ADVERTISEMENT

Simplifying the language of evidence to improve patient care

The Journal of Family Practice. 2004 February;53(2):111-120
Author and Disclosure Information

Strength of Recommendation Taxonomy (SORT): A patient-centered approach to grading evidence in the medical literature

Research evidence. This evidence is presented in publications of original research, involving collection of original data or the systematic review of other original research publications. It does not include editorials, opinion pieces, or review articles (other than systematic reviews or meta-analyses).

Review article. A nonsystematic overview of a topic is a review article. In most cases, it is not based on an exhaustive, structured review of the literature and does not evaluate the quality of included studies systematically.

Systematic reviews and meta-analyses. A systematic review is a critical assessment of existing evidence that addresses a focused clinical question, includes a comprehensive literature search, appraises the quality of studies, and reports results in a systematic manner. If the studies report comparable quantitative data and have a low degree of variation in their findings, a meta-analysis can be performed to derive a summary estimate of effect.

Most strength-of-evidence scales lack key elements

In March 2002, the Agency for Healthcare Research and Quality (AHRQ) published a report that summarized the state-of-the-art in methods of rating the strength of evidence.5 The report identified a large number of systems for rating the quality of individual studies: 20 for systematic reviews, 49 for randomized controlled trials, 19 for observational studies, and 18 for diagnostic test studies. It also identified 40 scales that graded the strength of a body of evidence consisting of 1 or more studies.

The authors of the AHRQ report proposed that any system for grading the strength of evidence should consider 3 key elements: quality, quantity, and consistency. Quality is the extent to which the identified studies minimize the opportunity for bias and is synonymous with the concept of validity. Quantity is the number of studies and subjects included in those studies. Consistency is the extent to which findings are similar between different studies on the same topic. Only 7 of the 40 systems identified and addressed all 3 elements.6-11

Strength of Recommendation Taxonomy (SORT) contains the key elements

The authors of this article represent the major family medicine journals in the United States and a large family practice academic consortium. Our process began with a series of electronic mail exchanges, was developed during a meeting of the editors, and continued through another series of electronic mail exchanges.

We decided our taxonomy for rating the strength of a recommendation should address the 3 key elements identified in the AHRQ report: quality, quantity, and consistency of evidence. We also were committed to creating a grading scale that could be applied by authors with varying degrees of expertise in evidence-based medicine and clinical epidemiology, and interpreted by physicians with little or no formal training in these areas. We believed that the taxonomy should address the issue of patientoriented evidence versus disease-oriented evidence explicitly and be consistent with the information mastery framework proposed by Slawson and Shaughnessy.2

After considering these criteria and reviewing the existing taxonomies for grading the strength of a recommendation, we decided that a new taxonomy was needed to reflect the needs of our specialty. Existing grading scales were focused on a particular kind of study (ie, prevention or treatment), were too complex, or did not take into account the type of outcome.

•••

Work to be completed: Reproduce the passage on grading medical evidence verbatim, from "ADVERTISEMENT" up to and including "included studies systematically.".

Stored entries:

•••

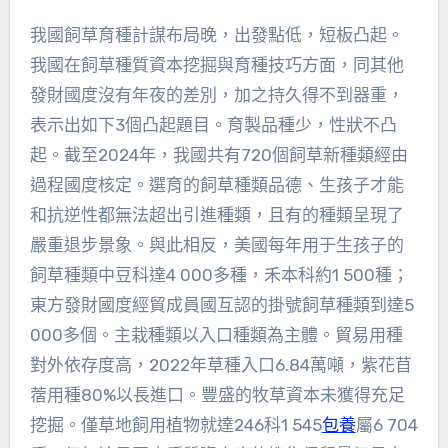
我國飼草育種計謀布局晚，出發點低，短板凸起。
我國在飼草種質資本挖掘與育種技巧方面，同其他
發財國度沒有年夜的差別，加之持久得不到器重，
表示出如下3個凸起題目。育製品種少，性狀不凸
起。截至2024年，我國共有720個飼草新種類經由
過程國度核定。選育的飼草種類品德、生孩子才能
和抗逆性都無法超出引進種類，且有的種類呈現了
嚴重退步景象。與此相反，美國每年用于生孩子的
飼草種類中豆科達4 000多種，禾本科約1 500種；
東方發財國度經貿成員國互認的掛號飼草種類到達5
000多個。主栽種類以入口種類為主體。貿易用種
對外依存度高，2022年草種入口6.84萬噸，紫花苜
蓿用種80%以長進口。豐盛的牧草資本未獲得充足
挖掘。僅草地飼用植物就達246科1 545
包養
屬6 704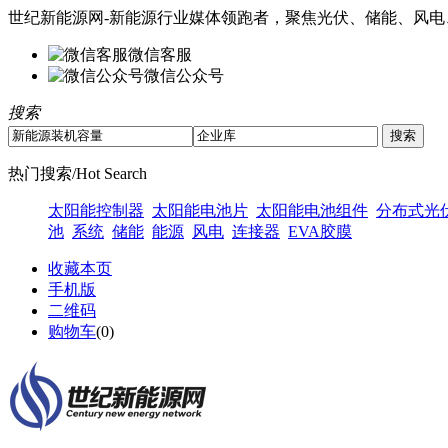
世纪新能源网-新能源行业媒体领跑者，聚焦光伏、储能、风电
微信客服
微信公众号
搜索
热门搜索/Hot Search
太阳能控制器
太阳能电池片
太阳能电池组件
分布式光
池
系统
储能
能源
风电
连接器
EVA胶膜
收藏本页
手机版
二维码
购物车
(
0
)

•••

Exercise solution:
ADVERTISEMENT

Simplifying the language of evidence to improve patient care

The Journal of Family Practice. 2004 February;53(2):111-120
Author and Disclosure Information

Strength of Recommendation Taxonomy (SORT): A patient-centered approach to grading evidence in the medical literature

Research evidence. This evidence is presented in publications of original research, involving collection of original data or the systematic review of other original research publications. It does not include editorials, opinion pieces, or review articles (other than systematic reviews or meta-analyses).

Review article. A nonsystematic overview of a topic is a review article. In most cases, it is not based on an exhaustive, structured review of the literature and does not evaluate the quality of included studies systematically.